Czy możliwe jest, że życie przyleciało na Ziemię z Wenus? Znany astrobiolog Chandra Wickramasinghe twierdzi, że mikroorganizmy zamieszkujące wyższe partie wenusjańskiej atmosfery mogły przedostać się na Ziemię dzięki wiatrowi słonecznemu. Czy to jednak możliwe? Wnioski innych naukowców mówią wyraźnie… Niezbyt.
Wenus ze swą gotującą się powierzchnią nie jest z pewnością najlepszym miejscem do spotkania ET. Jednakże nowe hipotezy sugerują, że w wenusjańskich chmurach może istnieć życie w formie mikroorganizmów. Ponadto, dzięki wiatrowi słonecznemu, mogą one podróżować w kosmosie w kierunku Ziemi. O możliwości istnienia życia w chmurach na Wenus wspominano już wcześniej, choć do dziś nie uznaje się jej za zbyt prawdopodobną. Mimo wszystko, przypuszczenia dotyczące tego, że życie przywędrowało na naszą planetę z Wenus wciąż budzi kontrowersje.
Chmury na Wenus uważane są za najlepsze siedlisko dla form życia na planecie, ponieważ ich temperatura jest niższa od zbyt wysokiej temperatury powierzchni. Ponadto w atmosferze wykryto parę wodną.
– Temperatura i ciśnienie, jakie tam panuje sprzyja przetrwaniu pewnych typów mikrobów – mówi Chandra Wickramasinghe z Centrum Astrobiologii w Cardiff przy tamtejszym uniwersytecie. W podobnym środowisku przeżywają ziemskie organizmy.
Dokładniej, chodzi tu o bakterie, które odnaleziono w zasiarczonych źródłach na Ziemi. Podobne organizm mogły przetrwać na sąsiedniej planecie.
Chandra i Janaki Wickramasinghe sugerują w lipcowym wydaniu „Astrophysics and Space Science”, iż mikroby te mogły potencjalnie przybyć na Ziemię z Wenus dzięki wiatrowi słonecznemu – strumieniowi naładowanych cząsteczek, który jest bezustannie emitowany przez Słońce. Wiadomo, że czasem przenosi on jony z wyższych partii wenusjańskiej atmosfery, choć nikomu nie udało się udowodnić, czy może przenosić cięższe cząsteczki pyłu lub organizmy żywe.
– Wskazujemy na fakt mówiący, że Ziemia i Wenus znajdują się blisko siebie – mówi Chandra Wickramasinghe. Może także dojść do przypadku, w którym planety znajdą się w jednej linii, co stanowi najlepszą możliwość wymiany materiału z Wenus na Ziemię.
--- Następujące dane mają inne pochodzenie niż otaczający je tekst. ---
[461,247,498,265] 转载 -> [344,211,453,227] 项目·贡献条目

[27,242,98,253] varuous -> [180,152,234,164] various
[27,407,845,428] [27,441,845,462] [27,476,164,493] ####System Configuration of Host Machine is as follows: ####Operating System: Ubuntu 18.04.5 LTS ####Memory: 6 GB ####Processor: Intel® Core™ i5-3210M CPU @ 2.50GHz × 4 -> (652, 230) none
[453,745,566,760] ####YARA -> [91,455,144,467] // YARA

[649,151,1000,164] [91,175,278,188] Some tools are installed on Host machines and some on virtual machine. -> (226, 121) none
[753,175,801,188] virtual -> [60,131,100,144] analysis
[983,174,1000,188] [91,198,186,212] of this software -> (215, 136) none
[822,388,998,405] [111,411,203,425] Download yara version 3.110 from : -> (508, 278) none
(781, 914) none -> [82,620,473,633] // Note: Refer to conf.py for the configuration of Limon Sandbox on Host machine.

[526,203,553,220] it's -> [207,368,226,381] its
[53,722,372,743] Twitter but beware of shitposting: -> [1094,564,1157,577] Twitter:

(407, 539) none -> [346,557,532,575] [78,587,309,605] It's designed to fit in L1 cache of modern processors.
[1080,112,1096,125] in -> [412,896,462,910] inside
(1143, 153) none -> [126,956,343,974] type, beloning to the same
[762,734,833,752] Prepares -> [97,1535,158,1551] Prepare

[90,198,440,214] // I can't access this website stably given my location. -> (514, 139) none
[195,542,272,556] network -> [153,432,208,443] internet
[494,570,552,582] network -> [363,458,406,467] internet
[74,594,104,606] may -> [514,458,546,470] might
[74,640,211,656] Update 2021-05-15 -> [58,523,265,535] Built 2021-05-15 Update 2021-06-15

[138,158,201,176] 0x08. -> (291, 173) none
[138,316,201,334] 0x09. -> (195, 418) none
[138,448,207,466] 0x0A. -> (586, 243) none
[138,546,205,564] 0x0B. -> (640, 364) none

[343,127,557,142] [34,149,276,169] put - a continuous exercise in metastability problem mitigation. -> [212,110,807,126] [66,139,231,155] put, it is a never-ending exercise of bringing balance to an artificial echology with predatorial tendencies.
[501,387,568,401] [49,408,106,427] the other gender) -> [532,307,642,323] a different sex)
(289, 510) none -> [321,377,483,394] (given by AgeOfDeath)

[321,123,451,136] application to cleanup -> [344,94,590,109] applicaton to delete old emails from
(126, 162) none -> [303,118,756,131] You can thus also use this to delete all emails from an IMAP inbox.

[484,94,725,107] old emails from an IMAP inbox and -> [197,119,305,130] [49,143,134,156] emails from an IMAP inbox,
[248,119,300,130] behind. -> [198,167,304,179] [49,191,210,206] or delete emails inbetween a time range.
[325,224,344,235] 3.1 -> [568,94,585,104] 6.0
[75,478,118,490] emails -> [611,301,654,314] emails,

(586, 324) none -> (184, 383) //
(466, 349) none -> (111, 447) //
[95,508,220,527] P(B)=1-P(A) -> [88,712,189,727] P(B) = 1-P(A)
Jedna z podobnych okazji miała miejsce w 2004 roku, zaś kolejna nadarzy się za 4 lata.
Sceptycy
Inni naukowcy podchodzą jednak sceptycznie do możliwości przenoszenia przez słoneczny wiatr mikrobów. Po pierwsze, mogące zawierać organizmy żywe chmury znajdują się zbyt nisko – mówi David Grinsoon – astrobiolog z University of Arizona, który brał udział w pracach przy Venus Express.
Wizerunek opublikowany przy okazji lotu Venus Express (za: ESA)
– Wiatr słoneczny zabiera jony ze znacznie wyższych partii atmosfery – mówi.
Wickramasinghe twierdzi jednak, że dzięki zjawisku konwekcji cząteczki te mogą wznosić się odpowiednio wysoko.
Zbyt ciężkie
Kolejna sprawa dotyczy tego, czy cząsteczki pyłu i mikroorganizmy po dotarciu do wyższych partii atmosfery, nie są zbyt ciężkie, aby mógł unieść je wiatr słoneczny. Sceptycznie nastawiony jest do tego Grinspoon.
Janet Luhmann, geofizyk z University of Kalifornia obliczyła, iż ciężkie organizmy potrzebowałyby znacznie więcej energii na ucieczkę z Wenus, co leży z kolei poza możliwościami wiatru słonecznego.
– Choć możliwość ta jawi się interesująco, trudno o niej mówić, jeśli weźmie się pod uwagę liczby – dodaje.
Wickramasinghe utrzymuje jednak, że process ten jest możliwy, jeśli spełnione zostaną odpowiednie warunki.
– Uważam, że trzeba mówić o tych procesach znacznie ostrożniej, faktem pozostaje jednak, że w przypadku istnienia mikroorganizmów na Wenus, istnieje możliwość ich wznoszenia na duże wysokości, stąd też możliwy staje się ich transfer – mówi.
Grinspon wskazuje jednak, że spekulacje spekulacjami. Najważniejsze, aby rozumowanie to wesprzeć rozsądnymi wnioskami i naukowymi dowodami.